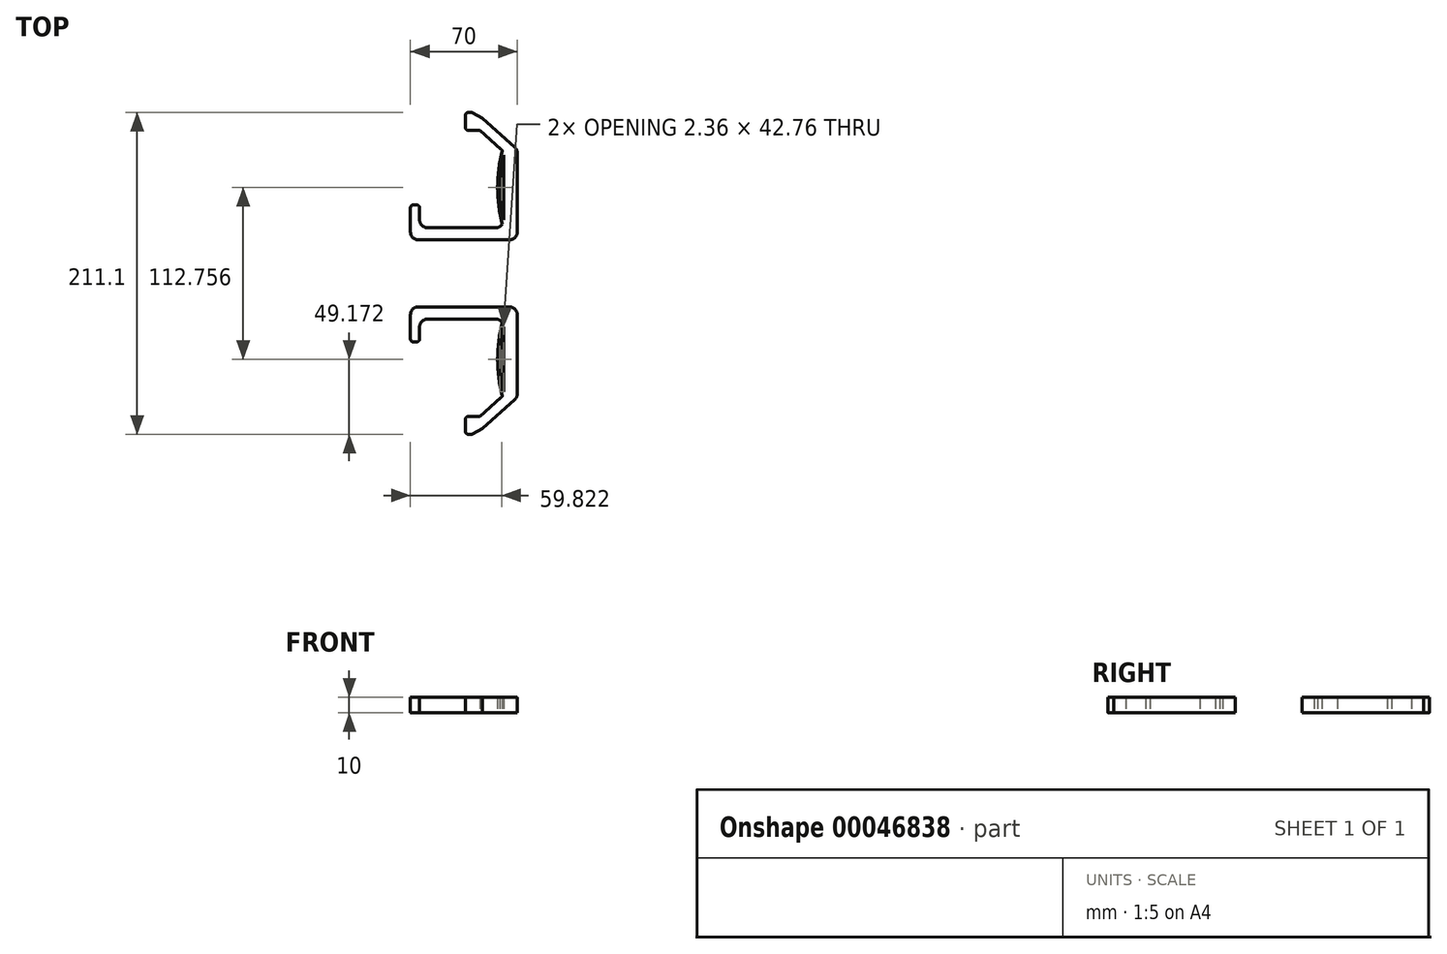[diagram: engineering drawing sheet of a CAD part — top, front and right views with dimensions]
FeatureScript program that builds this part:
annotation { "Feature Type Name" : "Feature", "Feature Type Description" : "" }
export const myFeature = defineFeature(function(context is Context, id is Id, definition is map)
    precondition{}
    {
        {
            var Q0;
            Q0=qCreatedBy(makeId("Top.planeOp"),FACE);
            var sketch = newSketch(context, id + "F0", { "sketchPlane" : qUnion([Q0])});
            skLineSegment(sketch, "E0", {"start": v(0, 13) * mm, "end": v(0, 5) * mm});
            skLineSegment(sketch, "E1", {"start": v(5, 0) * mm, "end": v(50, 0) * mm});
            skLineSegment(sketch, "E2", {"start": v(55, 5) * mm, "end": v(55, 47.76) * mm});
            skLineSegment(sketch, "E3", {"start": v(53.32, 51.5) * mm, "end": v(39.54, 63.76) * mm});
            skLineSegment(sketch, "E4.1", {"start": v(-6, 13) * mm, "end": v(-6, -3) * mm});
            skLineSegment(sketch, "E4.2", {"start": v(-1, -8) * mm, "end": v(59, -8) * mm});
            skLineSegment(sketch, "E4.3", {"start": v(64, -3) * mm, "end": v(64, 49.12) * mm});
            skLineSegment(sketch, "E4.4", {"start": v(62.32, 52.85) * mm, "end": v(41.12, 71.72) * mm});
            skLineSegment(sketch, "E5", {"start": v(-4, 15) * mm, "end": v(-2, 15) * mm});
            skPoint(sketch, "E6.visualSharp", {"position": v(-6, -8) * mm});
            skArc(sketch, "E6.filletArc", {"start": v(-6, -3) * mm, "mid": v(-4.54, -6.54) * mm, "end": v(-1, -8) * mm});
            skPoint(sketch, "E7.visualSharp", {"position": v(64, -8) * mm});
            skArc(sketch, "E7.filletArc", {"start": v(59, -8) * mm, "mid": v(62.54, -6.54) * mm, "end": v(64, -3) * mm});
            skPoint(sketch, "E8.visualSharp", {"position": v(64, 51.36) * mm});
            skArc(sketch, "E8.filletArc", {"start": v(64, 49.12) * mm, "mid": v(63.56, 51.16) * mm, "end": v(62.32, 52.85) * mm});
            skPoint(sketch, "E9.visualSharp", {"position": v(39.7, 72.99) * mm});
            skPoint(sketch, "E10.visualSharp", {"position": v(0, 0) * mm});
            skArc(sketch, "E10.filletArc", {"start": v(0, 5) * mm, "mid": v(1.46, 1.46) * mm, "end": v(5, 0) * mm});
            skPoint(sketch, "E11.visualSharp", {"position": v(55, 0) * mm});
            skArc(sketch, "E11.filletArc", {"start": v(50, 0) * mm, "mid": v(52.33, 0.58) * mm, "end": v(54.13, 2.18) * mm});
            skPoint(sketch, "E12.visualSharp", {"position": v(35.9, 67) * mm});
            skPoint(sketch, "E13.visualSharp", {"position": v(55, 50) * mm});
            skArc(sketch, "E13.filletArc", {"start": v(54.13, 50.58) * mm, "mid": v(53.75, 51.06) * mm, "end": v(53.32, 51.5) * mm});
            skLineSegment(sketch, "E14", {"start": v(30, 66.59) * mm, "end": v(30, 71.5) * mm});
            skArc(sketch, "E15", {"start": v(55, 47.76) * mm, "mid": v(52.64, 26.38) * mm, "end": v(55, 5) * mm});
            skArc(sketch, "E16.0", {"start": v(54.13, 50.58) * mm, "mid": v(51.14, 26.38) * mm, "end": v(54.13, 2.18) * mm});
            skLineSegment(sketch, "E17.bottom", {"start": v(32, 75.55) * mm, "end": v(34.43, 75.55) * mm});
            skLineSegment(sketch, "E17.top", {"start": v(32, 63.76) * mm, "end": v(33.1, 63.76) * mm});
            skLineSegment(sketch, "E17.left", {"start": v(30, 73.55) * mm, "end": v(30, 65.76) * mm});
            skLineSegment(sketch, "E18", {"start": v(33.1, 63.76) * mm, "end": v(39.54, 63.76) * mm});
            skLineSegment(sketch, "E19", {"start": v(34.43, 75.55) * mm, "end": v(41.12, 71.72) * mm});
            skPoint(sketch, "E20.visualSharp", {"position": v(-6, 15) * mm});
            skArc(sketch, "E20.filletArc", {"start": v(-4, 15) * mm, "mid": v(-5.41, 14.41) * mm, "end": v(-6, 13) * mm});
            skPoint(sketch, "E21.visualSharp", {"position": v(0, 15) * mm});
            skArc(sketch, "E21.filletArc", {"start": v(0, 13) * mm, "mid": v(-0.59, 14.41) * mm, "end": v(-2, 15) * mm});
            skPoint(sketch, "E22.visualSharp", {"position": v(30, 63.76) * mm});
            skArc(sketch, "E22.filletArc", {"start": v(30, 65.76) * mm, "mid": v(30.59, 64.34) * mm, "end": v(32, 63.76) * mm});
            skPoint(sketch, "E23.visualSharp", {"position": v(30, 75.55) * mm});
            skArc(sketch, "E23.filletArc", {"start": v(32, 75.55) * mm, "mid": v(30.59, 74.96) * mm, "end": v(30, 73.55) * mm});
            skSolve(sketch);
        }
        {
            var Q0;
            Q0=makeQuery(id+"F0.imprint","IMPRINT",FACE,{"disambiguationData":[TD([[makeQuery(id+"F0.imprint","IMPRINT",EDGE,{"derivedFrom":sQuery(id+"F0.wireOp",EDGE,"E0")}),-1.0]])]});
            extrude(context, id + "F1", {"entities" : qUnion([Q0]), "depth" : 10 * mm});
        }
        {
            var Q0;
            Q0=makeQuery(id+"F1.opExtrude","SWEPT_EDGE",EDGE,{"disambiguationData":[OSD([sQuery(id+"F0.wireOp",EDGE,"E17.top"),sQuery(id+"F0.wireOp",EDGE,"E17.left")])]});
            var Q1;
            Q1=makeQuery(id+"F1.opExtrude","SWEPT_EDGE",EDGE,{"disambiguationData":[OSD([sQuery(id+"F0.wireOp",EDGE,"E17.bottom"),sQuery(id+"F0.wireOp",EDGE,"E17.left")])]});
            fillet(context, id + "F2", {"entities" : qUnion([Q0, Q1]), "radius" : 2 * mm, "tangentPropagation" : true, "allowEdgeOverflow" : false});
        }
        {
            var Q0;
            Q0=qCreatedBy(makeId("Front.planeOp"),FACE);
            cPlane(context, id + "F3", {"entities" : qUnion([Q0]), "cplaneType" : CPlaneType.OFFSET, "offset" : 30 * mm, "width" : 150 * mm, "height" : 150 * mm});
        }
        {
            var Q0;
            Q0=makeQuery(id+"F1.opExtrude","SWEPT_BODY",BODY,{"disambiguationData":[OSD([sQuery(id+"F0.wireOp",EDGE,"E0"),sQuery(id+"F0.wireOp",EDGE,"E1"),sQuery(id+"F0.wireOp",EDGE,"E2"),sQuery(id+"F0.wireOp",EDGE,"E3"),sQuery(id+"F0.wireOp",EDGE,"E4.1"),sQuery(id+"F0.wireOp",EDGE,"E4.2"),sQuery(id+"F0.wireOp",EDGE,"E4.3"),sQuery(id+"F0.wireOp",EDGE,"E4.4"),sQuery(id+"F0.wireOp",EDGE,"E5"),sQuery(id+"F0.wireOp",EDGE,"E6.filletArc"),sQuery(id+"F0.wireOp",EDGE,"E7.filletArc"),sQuery(id+"F0.wireOp",EDGE,"E8.filletArc"),sQuery(id+"F0.wireOp",EDGE,"E10.filletArc"),sQuery(id+"F0.wireOp",EDGE,"E11.filletArc"),sQuery(id+"F0.wireOp",EDGE,"E13.filletArc"),sQuery(id+"F0.wireOp",EDGE,"E15"),sQuery(id+"F0.wireOp",EDGE,"E16.0"),sQuery(id+"F0.wireOp",EDGE,"E17.bottom"),sQuery(id+"F0.wireOp",EDGE,"E17.top"),sQuery(id+"F0.wireOp",EDGE,"E17.left"),sQuery(id+"F0.wireOp",EDGE,"E18"),sQuery(id+"F0.wireOp",EDGE,"E19"),sQuery(id+"F0.wireOp",EDGE,"E20.filletArc"),sQuery(id+"F0.wireOp",EDGE,"E21.filletArc"),sQuery(id+"F0.wireOp",EDGE,"E22.filletArc"),sQuery(id+"F0.wireOp",EDGE,"E23.filletArc")])]});
            var Q1;
            Q1=qCreatedBy(id+"F3.planeOp",FACE);
            mirror(context, id + "F4", {"entities" : qUnion([Q0]), "mirrorPlane" : qUnion([Q1])});
        }
    });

Written request
Rewrite the lines from the first one through the line containing "var sketch = newSketch(context, id", changing every "Q0" to "topFace" and leaving everything else the same. Omit the picture.

The response
[diagram: engineering drawing sheet of a CAD part — top, front and right views with dimensions]
FeatureScript program that builds this part:
annotation { "Feature Type Name" : "Feature", "Feature Type Description" : "" }
export const myFeature = defineFeature(function(context is Context, id is Id, definition is map)
    precondition{}
    {
        {
            var topFace;
            topFace=qCreatedBy(makeId("Top.planeOp"),FACE);
            var sketch = newSketch(context, id + "F0", { "sketchPlane" : qUnion([topFace])});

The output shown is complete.